Their books abound in stories of marvelous feats with the bow and of miraculous escapes. The arrow turned aside, or breaking in the air, or cut in twain with the sharp sword while in flight, or caught in the hand and returned with deadly aim by an expert bowman. The famous Gon-go-ro, of Kamakura, in the siege of Tori-nouni, is said to have received an arrow in his left eve: without stopping to take it out, he shot a shaft in reply that killed the enemy who had wounded him.

A favorite theme for the brush of the Japanese artists is a scene from the life of the Empress Jingu Kogu (literally the empress of supernatural achievements), 201-269 A.D. This fair Empress of Japan is accredited with the conquering of Korea. Before starting out on this expedition against Korea she angled at the seashore of Kashii, using her bow as the fishing-rod and the string as a hookless line, baited with a single grain of rice, saying, "If I am to be successful, a fish will be caught," Behold, a fragrant trout was dangling at the end of her bowstring. She became the mother of Hachinan, the God of war.
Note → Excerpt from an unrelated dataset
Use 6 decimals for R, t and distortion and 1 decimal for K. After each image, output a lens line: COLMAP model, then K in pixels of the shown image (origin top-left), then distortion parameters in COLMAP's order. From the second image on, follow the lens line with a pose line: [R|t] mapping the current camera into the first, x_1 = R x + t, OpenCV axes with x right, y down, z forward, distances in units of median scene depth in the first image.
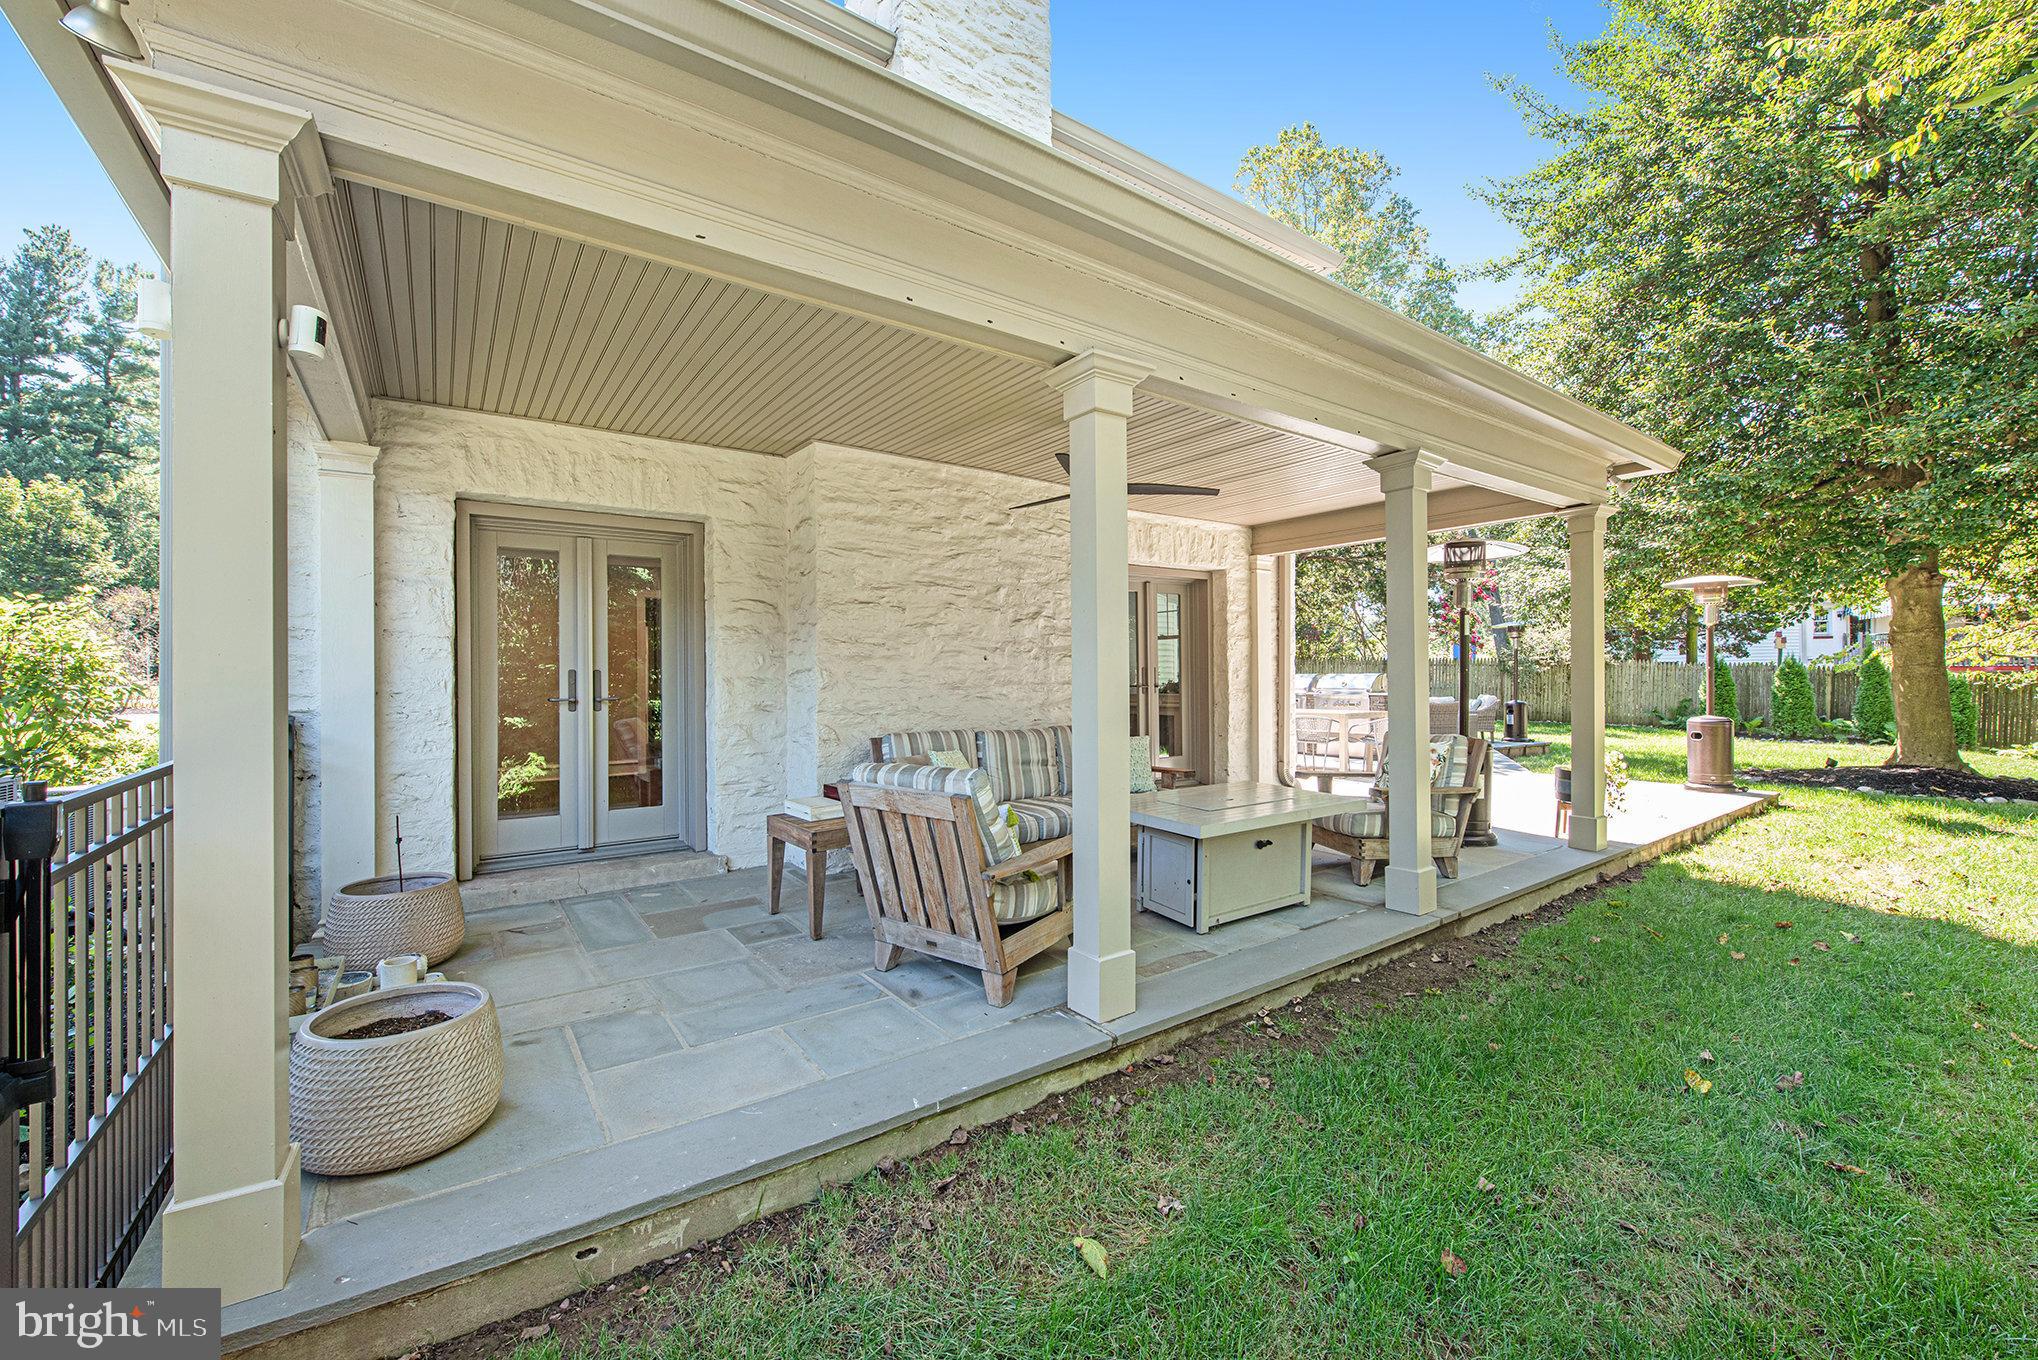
lens RADIAL K [[824.2, 0, 1028.9], [0, 824.2, 680.3], [0, 0, 1]] dist [-0.013523, -0.000465]
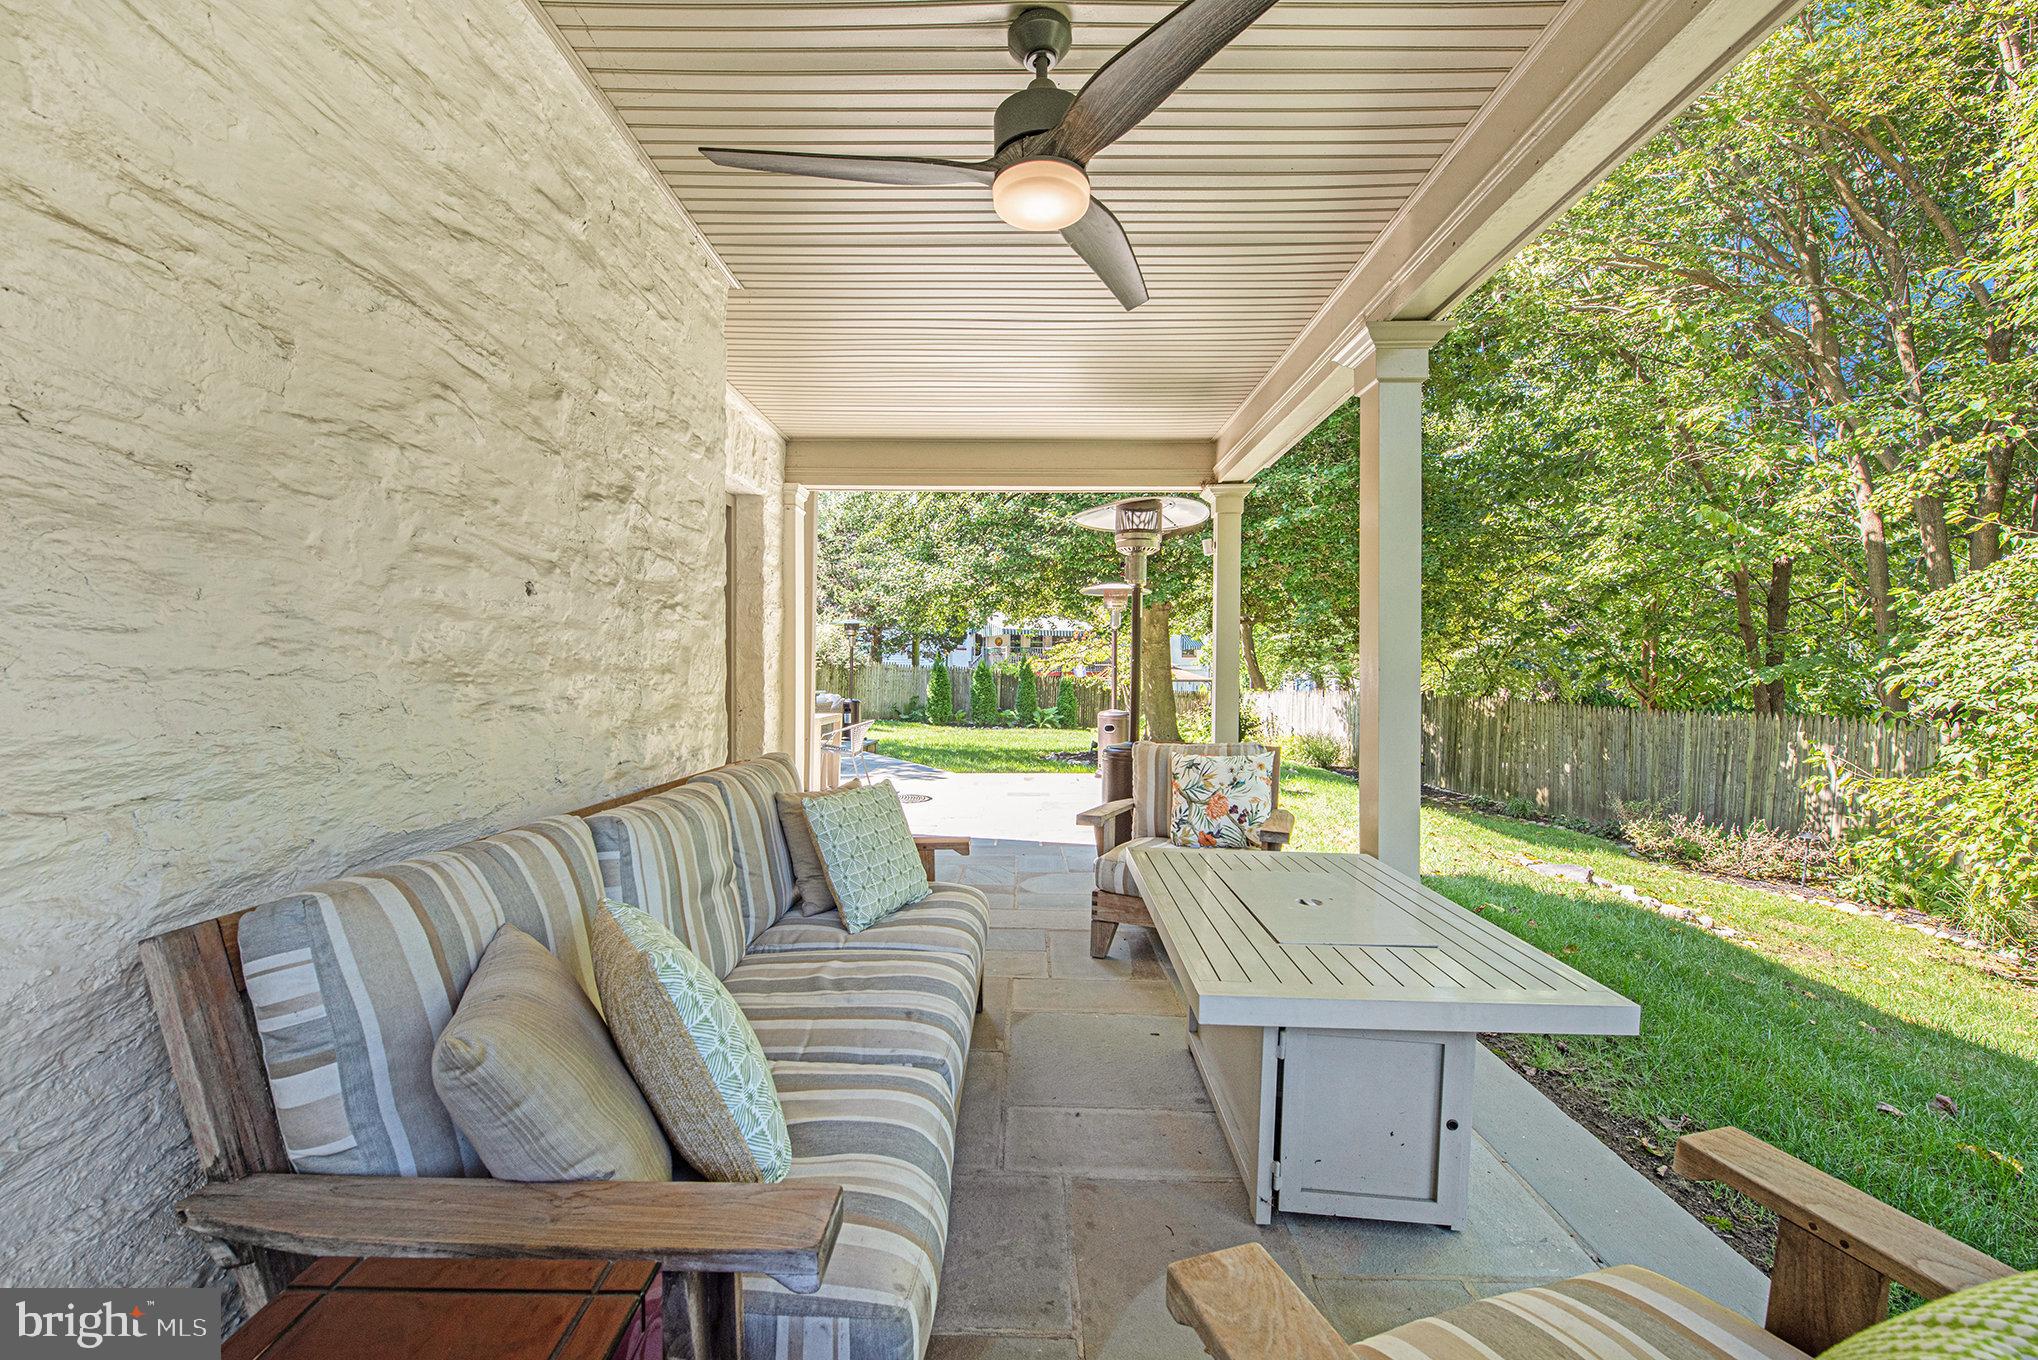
lens RADIAL K [[824.2, 0, 1028.9], [0, 824.2, 680.3], [0, 0, 1]] dist [-0.013523, -0.000465]
pose [[0.599740, 0.003816, 0.800186, -0.186891], [-0.002720, 0.999993, -0.002730, 0.009679], [-0.800190, -0.000539, 0.599746, 0.615213]]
At the time of the rise of the Minamoto family, in the twelfth century, the bow seems to have reached a high state of perfection, both as to manufacture and skillful use.

The peculiar shape of the bow is not from caprice, but from a scientific consideration of every element necessary to make a perfect weapon. When in use the greater portion of the bow is above the bow-arm. In one, seven feet in length, the arrow is "notched" on the string two feet six inches from the lower horn, or one foot below the centre.

This device, for the same length of pull, produces a greater tension on the string, but does not otherwise affect the flight of the arrow; for the return of the bow ends through unequal arcs to their normal position, is nicely arranged for by the difference in size of the compensating or backward curves of the bow at the extremities. The Japanese being short in stature, the above described peculiarity of construction became an additional advantage for manipulation on horseback and in the kneeling position behind the low parapets of a daimio's castle.

The bow is made of carefully selected, thoroughly seasoned mulberry, incased on either side by strips of bamboo well toughened by fire. These three pieces are bound firmly together by fine thread like withes of rattan; the tips where the string is secured are covered with smooth lacquered shark-skin. The whole is covered with man coats of perfectly polished lacquer, which seems never to crack and renders it absolutely secure from any atmospheric influences, and it lasts for ages. This impervious, imperishable lacquer is one of the secrets of their perfection. As to durability, strength, lightness, elasticity and accuracy, they have never been surpassed.